Von Ulrich GreinerRSS-Newsfeed neuer Artikel von Ulrich Greiner

Das ist ja ein Ding: Die Staatsdichterin der DDR soll vom Staatssicherheitsdienst der DDR überwacht worden sein? Christa Wolf, die Nationalpreisträgerin, die prominenteste Autorin ihres Landes, SED-Mitglied bis zum letzten Augenblick, ein Opfer der Stasi? Sie berichtet es uns in ihrer neuen Erzählung. „Ende der siebziger Jahre“, so teilt der Verlag uns mit, sei sie „wochenlang“ überwacht worden. Aufgeschrieben habe sie den Text 1979, überarbeitet „im Herbst 1989“. Wann genau? In diesem Herbst ist viel passiert, da kommt es auf das Datum an. Christa Wolf ist ein bißchen genauer. Am Ende der Erzählung steht: Juni-Juli 1979/November 1989.

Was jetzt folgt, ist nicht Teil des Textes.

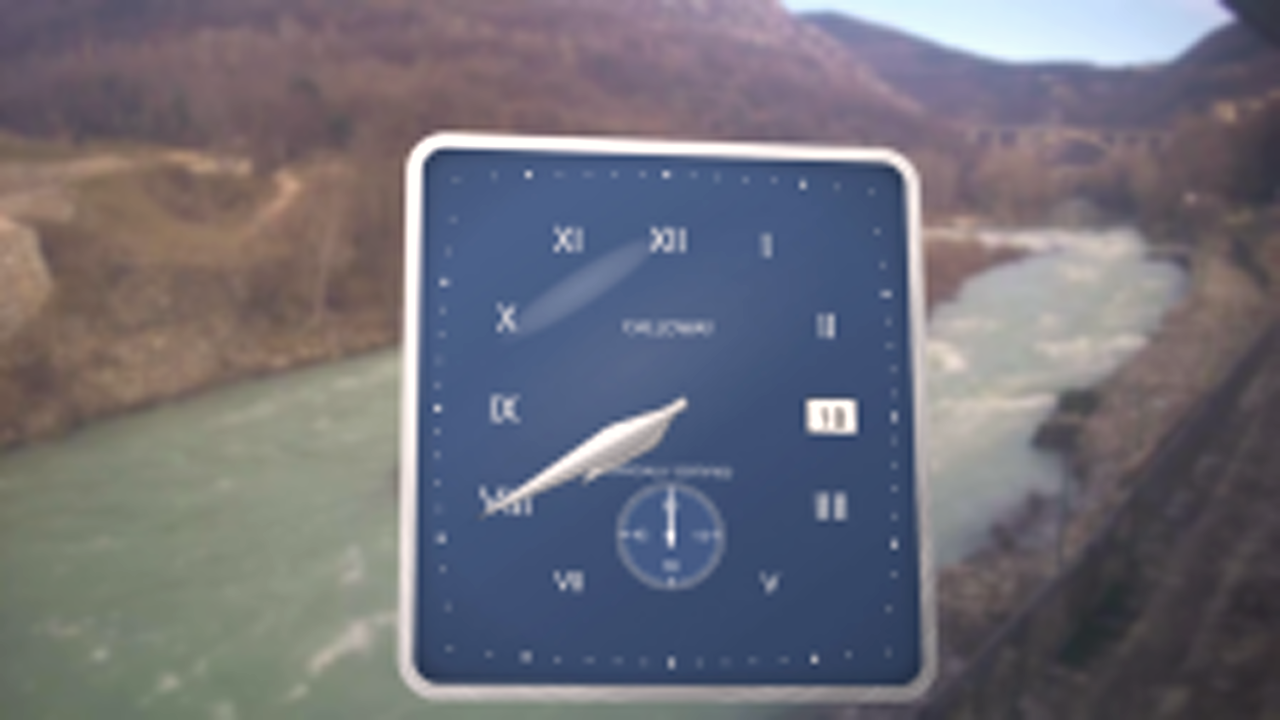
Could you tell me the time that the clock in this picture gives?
7:40
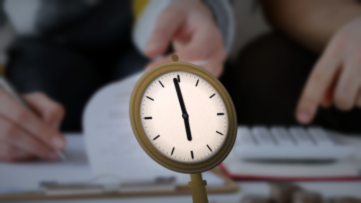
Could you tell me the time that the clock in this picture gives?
5:59
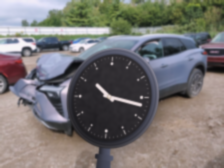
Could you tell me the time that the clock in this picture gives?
10:17
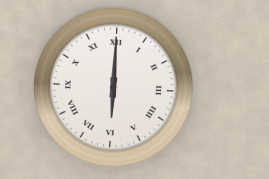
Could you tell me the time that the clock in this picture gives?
6:00
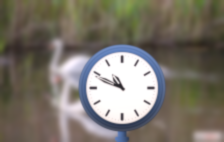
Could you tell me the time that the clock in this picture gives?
10:49
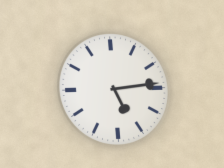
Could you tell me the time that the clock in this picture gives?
5:14
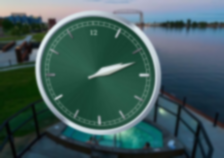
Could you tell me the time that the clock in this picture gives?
2:12
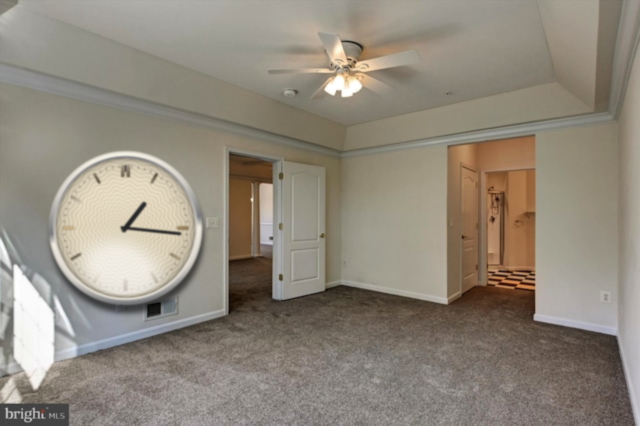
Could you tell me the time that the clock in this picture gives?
1:16
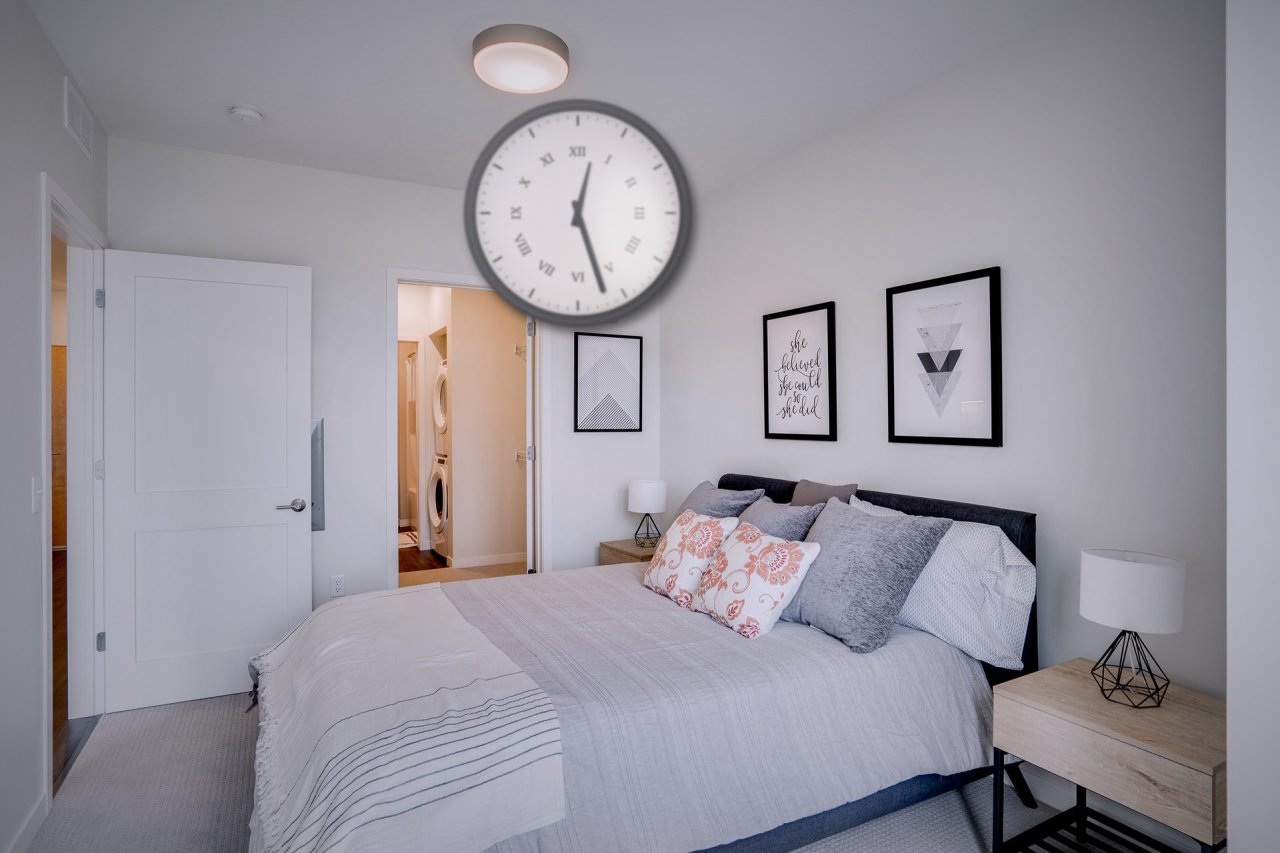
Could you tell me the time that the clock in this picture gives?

Nun gut. Was will die Dichterin uns damit sagen? Will sie sagen: Die Stasi war so blöde, daß sie sogar eine Staatsdichterin bespitzelt hat? Oder will sie sagen: Seht her, ihr armen, von der Stasi um Ansehen und Zukunft gebrachten Mitbürger und ehemaligen Genossen, auch ich wurde überwacht, auch ich war ein Opfer, ich bin keine Staatsdichterin, ich bin eine von euch?